CIFAR-like Noisy Dataset: Baseline, Data Quality Plan, and First-Principles Backprop
Context: You have a CIFAR-like dataset of 32×32 RGB images, 10–20 classes. You suspect 8–15% label noise, some corrupted images, and class imbalance. You must deliver both a data-quality plan and a minimal from-scratch learning core.
Part 1 — Baseline classifier and data-quality improvement plan
Build a baseline classifier and a practical plan to improve data quality and robustness. Clearly describe:
-
How you will:
-
Detect and quantify label noise.
-
Identify and filter corrupted or low-quality samples.
-
Manage class imbalance.
-
Create robust train/validation/test splits and prevent leakage.
-
Compare mitigation strategies and when to use them:
-
Confidence-based pruning/reweighting.
-
Co-teaching.
-
Strong augmentations (e.g., MixUp, CutMix; optionally RandAugment).
-
Show how each step changes metrics:
-
Top-1 accuracy.
-
Calibration (e.g., Expected Calibration Error, ECE; Brier score).
-
Confusion matrix observations.
Assume you can train a small CNN/ResNet for the baseline. Keep a held-out test set untouched.
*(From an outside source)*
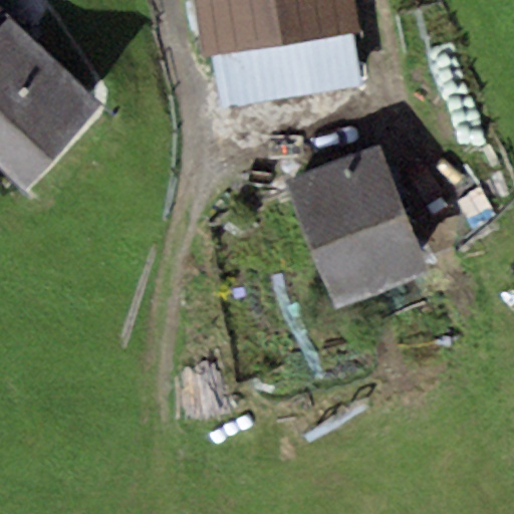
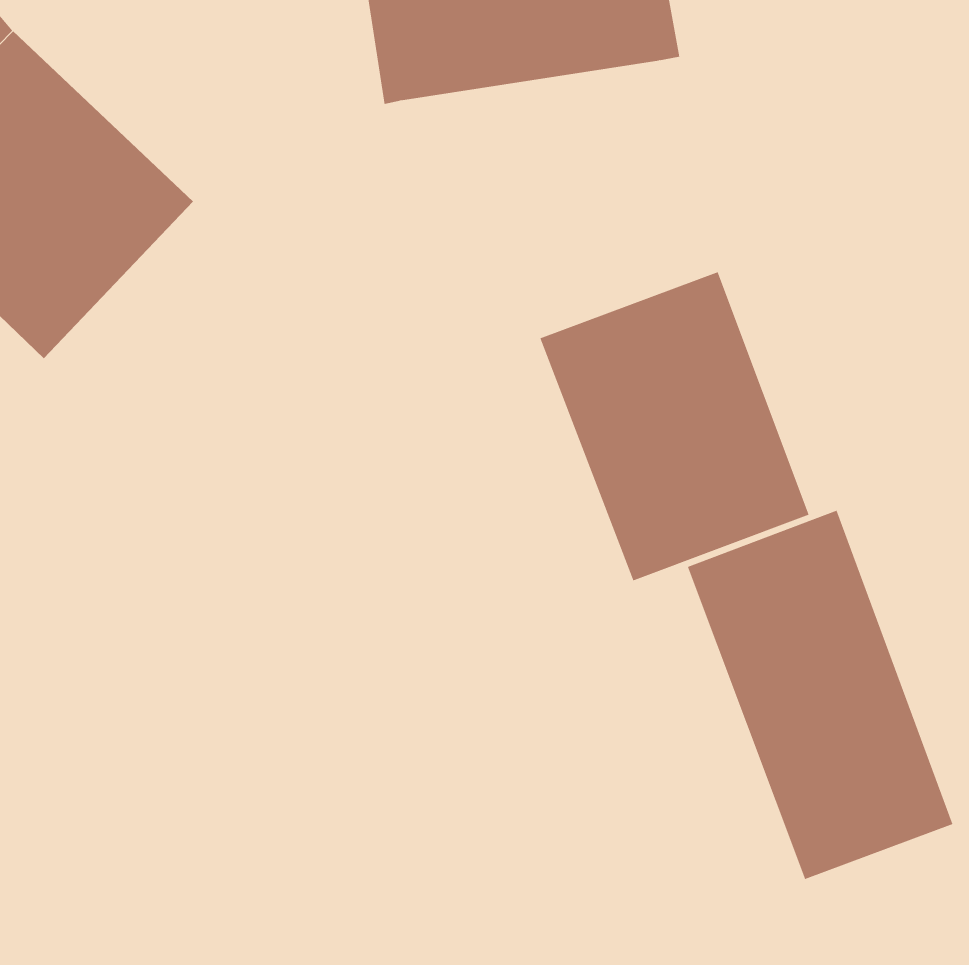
building: [212,32,356,105] -> none
building: none -> [687,510,953,880]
Part 2 — Core learning mechanics from first principles (NumPy-only)
Implement forward and backward passes for a two-layer neural network (Linear → ReLU → Linear → Softmax Cross-Entropy) using only NumPy-like linear algebra:
-
Write vectorized forward and backward computations, including analytical gradients for all parameters.
-
Validate gradients via numerical finite-difference checks.
-
Discuss and implement numerical stability (e.g., log-sum-exp for softmax), sensible initialization, and regularization.
-
Briefly describe how you would extend the architecture to CNNs suitable for this dataset.